Items from a data source:
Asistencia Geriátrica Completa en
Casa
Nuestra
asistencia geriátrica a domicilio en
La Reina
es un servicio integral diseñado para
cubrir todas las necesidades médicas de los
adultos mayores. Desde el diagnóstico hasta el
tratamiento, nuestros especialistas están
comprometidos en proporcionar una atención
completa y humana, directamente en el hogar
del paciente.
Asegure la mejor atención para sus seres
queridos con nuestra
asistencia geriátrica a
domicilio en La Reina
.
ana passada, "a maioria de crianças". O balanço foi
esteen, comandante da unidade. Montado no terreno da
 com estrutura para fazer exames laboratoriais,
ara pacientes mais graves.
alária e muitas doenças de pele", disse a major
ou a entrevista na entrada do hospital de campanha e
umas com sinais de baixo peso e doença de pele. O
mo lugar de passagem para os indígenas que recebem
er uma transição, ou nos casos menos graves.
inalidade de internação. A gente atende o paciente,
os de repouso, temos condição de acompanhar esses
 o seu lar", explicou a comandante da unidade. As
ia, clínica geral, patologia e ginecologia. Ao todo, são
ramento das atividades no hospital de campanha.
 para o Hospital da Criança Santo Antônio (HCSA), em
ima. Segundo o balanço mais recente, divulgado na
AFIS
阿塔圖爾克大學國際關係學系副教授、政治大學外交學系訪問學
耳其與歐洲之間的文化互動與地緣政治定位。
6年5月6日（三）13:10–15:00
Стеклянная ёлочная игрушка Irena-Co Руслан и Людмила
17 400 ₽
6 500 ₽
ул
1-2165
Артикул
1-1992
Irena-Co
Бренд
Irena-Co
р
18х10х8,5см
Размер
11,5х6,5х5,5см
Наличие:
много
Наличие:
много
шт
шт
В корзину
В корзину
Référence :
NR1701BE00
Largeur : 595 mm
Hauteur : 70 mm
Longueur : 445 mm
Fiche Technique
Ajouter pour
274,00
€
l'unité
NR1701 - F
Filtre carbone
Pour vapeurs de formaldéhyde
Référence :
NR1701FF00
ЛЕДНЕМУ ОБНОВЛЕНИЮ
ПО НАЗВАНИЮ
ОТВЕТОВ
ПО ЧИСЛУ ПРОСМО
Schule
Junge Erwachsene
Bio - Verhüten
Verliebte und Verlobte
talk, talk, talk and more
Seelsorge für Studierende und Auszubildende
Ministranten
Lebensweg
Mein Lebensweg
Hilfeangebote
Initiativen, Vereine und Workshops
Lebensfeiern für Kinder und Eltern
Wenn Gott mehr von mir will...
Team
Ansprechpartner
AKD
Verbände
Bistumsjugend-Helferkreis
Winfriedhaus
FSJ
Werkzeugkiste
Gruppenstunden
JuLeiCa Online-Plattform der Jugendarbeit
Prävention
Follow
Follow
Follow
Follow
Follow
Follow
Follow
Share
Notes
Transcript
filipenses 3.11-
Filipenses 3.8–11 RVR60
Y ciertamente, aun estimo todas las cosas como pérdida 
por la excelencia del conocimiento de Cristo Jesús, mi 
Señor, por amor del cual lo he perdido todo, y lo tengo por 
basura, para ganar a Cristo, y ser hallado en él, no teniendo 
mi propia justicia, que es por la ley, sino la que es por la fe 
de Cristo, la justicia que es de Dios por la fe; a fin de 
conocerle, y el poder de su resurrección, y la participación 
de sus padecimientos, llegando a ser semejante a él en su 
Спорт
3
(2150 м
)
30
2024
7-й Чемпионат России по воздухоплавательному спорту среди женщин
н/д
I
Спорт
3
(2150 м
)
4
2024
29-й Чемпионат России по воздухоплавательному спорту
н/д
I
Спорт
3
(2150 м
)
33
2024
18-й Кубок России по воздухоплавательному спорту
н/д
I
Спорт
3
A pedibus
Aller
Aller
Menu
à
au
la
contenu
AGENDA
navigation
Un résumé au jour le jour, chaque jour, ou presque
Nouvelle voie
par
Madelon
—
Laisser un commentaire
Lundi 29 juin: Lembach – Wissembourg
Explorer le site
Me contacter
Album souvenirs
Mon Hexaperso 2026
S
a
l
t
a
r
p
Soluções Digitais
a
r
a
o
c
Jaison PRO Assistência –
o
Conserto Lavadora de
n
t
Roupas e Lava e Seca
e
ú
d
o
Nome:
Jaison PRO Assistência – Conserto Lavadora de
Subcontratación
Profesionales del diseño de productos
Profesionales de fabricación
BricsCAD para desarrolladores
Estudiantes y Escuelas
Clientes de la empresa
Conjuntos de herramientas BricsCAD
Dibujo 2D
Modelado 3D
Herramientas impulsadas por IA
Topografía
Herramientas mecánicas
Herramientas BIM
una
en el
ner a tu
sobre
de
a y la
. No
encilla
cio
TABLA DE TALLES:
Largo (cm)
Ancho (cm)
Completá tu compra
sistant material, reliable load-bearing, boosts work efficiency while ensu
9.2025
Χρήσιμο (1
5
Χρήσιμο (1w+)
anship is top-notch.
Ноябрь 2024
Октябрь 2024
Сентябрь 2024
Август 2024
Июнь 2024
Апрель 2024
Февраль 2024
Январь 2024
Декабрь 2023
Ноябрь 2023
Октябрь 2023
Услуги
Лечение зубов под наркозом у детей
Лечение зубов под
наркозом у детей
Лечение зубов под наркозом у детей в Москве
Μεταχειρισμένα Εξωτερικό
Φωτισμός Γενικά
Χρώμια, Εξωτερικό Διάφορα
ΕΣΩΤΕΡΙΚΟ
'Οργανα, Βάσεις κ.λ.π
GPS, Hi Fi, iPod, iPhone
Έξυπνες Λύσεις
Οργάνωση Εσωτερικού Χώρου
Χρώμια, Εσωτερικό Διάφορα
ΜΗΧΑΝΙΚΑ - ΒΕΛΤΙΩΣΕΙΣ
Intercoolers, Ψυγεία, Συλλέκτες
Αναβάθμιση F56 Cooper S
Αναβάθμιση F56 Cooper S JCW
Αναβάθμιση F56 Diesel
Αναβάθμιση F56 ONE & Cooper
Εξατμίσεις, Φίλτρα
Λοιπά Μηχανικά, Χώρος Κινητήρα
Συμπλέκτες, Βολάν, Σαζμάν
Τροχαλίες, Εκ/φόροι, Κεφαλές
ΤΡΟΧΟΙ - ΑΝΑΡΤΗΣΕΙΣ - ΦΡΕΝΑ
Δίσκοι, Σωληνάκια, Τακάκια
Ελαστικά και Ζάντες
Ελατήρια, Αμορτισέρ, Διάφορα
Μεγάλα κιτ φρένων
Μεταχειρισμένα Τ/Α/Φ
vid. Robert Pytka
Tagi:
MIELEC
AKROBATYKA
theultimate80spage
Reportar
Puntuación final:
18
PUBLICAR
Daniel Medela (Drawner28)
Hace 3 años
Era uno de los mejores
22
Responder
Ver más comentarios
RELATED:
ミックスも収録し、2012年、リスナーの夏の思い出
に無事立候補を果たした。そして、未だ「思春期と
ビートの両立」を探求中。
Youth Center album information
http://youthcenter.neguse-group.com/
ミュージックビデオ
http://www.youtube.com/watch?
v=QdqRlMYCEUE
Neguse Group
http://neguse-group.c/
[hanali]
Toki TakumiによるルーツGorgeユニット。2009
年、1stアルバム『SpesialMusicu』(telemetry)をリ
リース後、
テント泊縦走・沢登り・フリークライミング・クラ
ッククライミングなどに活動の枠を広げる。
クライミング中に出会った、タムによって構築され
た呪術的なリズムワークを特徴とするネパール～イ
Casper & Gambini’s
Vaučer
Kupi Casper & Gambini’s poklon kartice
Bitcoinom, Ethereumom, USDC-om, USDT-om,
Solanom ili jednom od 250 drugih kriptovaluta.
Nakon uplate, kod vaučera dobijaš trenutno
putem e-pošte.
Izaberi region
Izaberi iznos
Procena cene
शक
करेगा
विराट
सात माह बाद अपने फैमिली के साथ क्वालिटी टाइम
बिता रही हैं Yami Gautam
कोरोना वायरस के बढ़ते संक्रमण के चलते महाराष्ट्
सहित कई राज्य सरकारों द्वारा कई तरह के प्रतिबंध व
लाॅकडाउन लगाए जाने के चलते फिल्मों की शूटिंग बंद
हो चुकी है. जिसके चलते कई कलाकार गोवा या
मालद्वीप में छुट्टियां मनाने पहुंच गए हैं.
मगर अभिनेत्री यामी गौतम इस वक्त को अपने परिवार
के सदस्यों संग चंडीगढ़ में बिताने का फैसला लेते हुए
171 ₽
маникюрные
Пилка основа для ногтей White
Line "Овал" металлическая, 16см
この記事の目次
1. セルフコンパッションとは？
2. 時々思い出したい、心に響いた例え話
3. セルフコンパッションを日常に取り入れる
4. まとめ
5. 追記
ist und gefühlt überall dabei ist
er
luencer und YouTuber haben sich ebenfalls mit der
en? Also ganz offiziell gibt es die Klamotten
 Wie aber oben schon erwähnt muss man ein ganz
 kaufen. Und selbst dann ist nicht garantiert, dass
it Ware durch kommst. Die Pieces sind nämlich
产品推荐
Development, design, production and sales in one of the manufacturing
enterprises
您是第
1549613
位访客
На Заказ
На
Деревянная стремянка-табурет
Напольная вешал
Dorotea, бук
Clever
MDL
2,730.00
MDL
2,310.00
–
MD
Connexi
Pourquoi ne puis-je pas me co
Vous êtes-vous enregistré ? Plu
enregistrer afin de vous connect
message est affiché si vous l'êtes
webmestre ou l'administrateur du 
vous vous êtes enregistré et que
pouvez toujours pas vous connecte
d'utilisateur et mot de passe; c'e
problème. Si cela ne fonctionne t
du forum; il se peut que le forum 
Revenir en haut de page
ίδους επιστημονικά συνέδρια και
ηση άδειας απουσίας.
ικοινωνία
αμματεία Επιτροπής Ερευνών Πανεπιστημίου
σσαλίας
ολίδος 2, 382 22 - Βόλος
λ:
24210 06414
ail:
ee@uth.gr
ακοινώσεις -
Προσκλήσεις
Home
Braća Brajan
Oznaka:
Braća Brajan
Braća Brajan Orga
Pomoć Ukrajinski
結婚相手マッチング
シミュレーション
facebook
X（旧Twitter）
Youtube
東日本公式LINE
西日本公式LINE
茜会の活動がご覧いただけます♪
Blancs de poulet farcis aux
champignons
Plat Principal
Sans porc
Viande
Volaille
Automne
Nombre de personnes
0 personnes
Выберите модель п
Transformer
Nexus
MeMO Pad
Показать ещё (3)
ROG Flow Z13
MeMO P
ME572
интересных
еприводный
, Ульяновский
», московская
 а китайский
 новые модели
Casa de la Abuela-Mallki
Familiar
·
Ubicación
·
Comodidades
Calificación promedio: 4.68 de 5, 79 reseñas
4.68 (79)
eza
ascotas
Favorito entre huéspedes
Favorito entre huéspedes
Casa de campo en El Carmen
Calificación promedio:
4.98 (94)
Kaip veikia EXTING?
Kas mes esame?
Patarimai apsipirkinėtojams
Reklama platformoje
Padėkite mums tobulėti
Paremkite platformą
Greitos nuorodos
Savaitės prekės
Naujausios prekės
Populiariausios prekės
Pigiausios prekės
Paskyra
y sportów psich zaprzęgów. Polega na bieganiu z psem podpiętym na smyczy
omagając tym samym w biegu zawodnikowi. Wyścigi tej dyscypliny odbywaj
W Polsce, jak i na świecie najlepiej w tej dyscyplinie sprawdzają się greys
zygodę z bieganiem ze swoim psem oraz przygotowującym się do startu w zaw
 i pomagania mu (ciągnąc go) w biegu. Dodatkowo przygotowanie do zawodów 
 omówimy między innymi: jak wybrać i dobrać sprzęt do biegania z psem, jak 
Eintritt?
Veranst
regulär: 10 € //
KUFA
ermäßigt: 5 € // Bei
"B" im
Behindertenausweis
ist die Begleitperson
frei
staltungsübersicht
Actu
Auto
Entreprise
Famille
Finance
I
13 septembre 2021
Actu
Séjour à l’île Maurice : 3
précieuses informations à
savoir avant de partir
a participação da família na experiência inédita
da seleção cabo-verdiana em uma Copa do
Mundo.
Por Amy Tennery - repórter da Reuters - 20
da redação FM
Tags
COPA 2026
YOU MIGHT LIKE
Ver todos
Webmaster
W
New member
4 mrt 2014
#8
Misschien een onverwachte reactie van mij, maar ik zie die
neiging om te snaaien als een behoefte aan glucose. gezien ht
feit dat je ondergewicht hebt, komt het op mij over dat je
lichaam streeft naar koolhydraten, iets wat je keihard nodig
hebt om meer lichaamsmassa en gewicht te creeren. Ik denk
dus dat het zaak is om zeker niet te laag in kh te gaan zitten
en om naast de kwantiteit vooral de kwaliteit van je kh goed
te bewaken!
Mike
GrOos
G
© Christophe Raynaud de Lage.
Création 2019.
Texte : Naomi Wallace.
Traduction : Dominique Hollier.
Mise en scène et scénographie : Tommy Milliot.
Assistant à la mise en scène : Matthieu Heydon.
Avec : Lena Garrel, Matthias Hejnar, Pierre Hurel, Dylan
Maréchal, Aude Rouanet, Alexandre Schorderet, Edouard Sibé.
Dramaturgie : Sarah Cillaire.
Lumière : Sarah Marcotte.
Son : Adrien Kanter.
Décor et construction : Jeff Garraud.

> WHAT THE EXERCISE ASKS:
Please revise the listing from its first line up to and including the line containing "tratamiento, nuestros especialistas están", swapping "especialistas" for "profesionales" and leaving everything else unchanged.

> YOUR RESPONSE:
Asistencia Geriátrica Completa en
Casa
Nuestra
asistencia geriátrica a domicilio en
La Reina
es un servicio integral diseñado para
cubrir todas las necesidades médicas de los
adultos mayores. Desde el diagnóstico hasta el
tratamiento, nuestros profesionales están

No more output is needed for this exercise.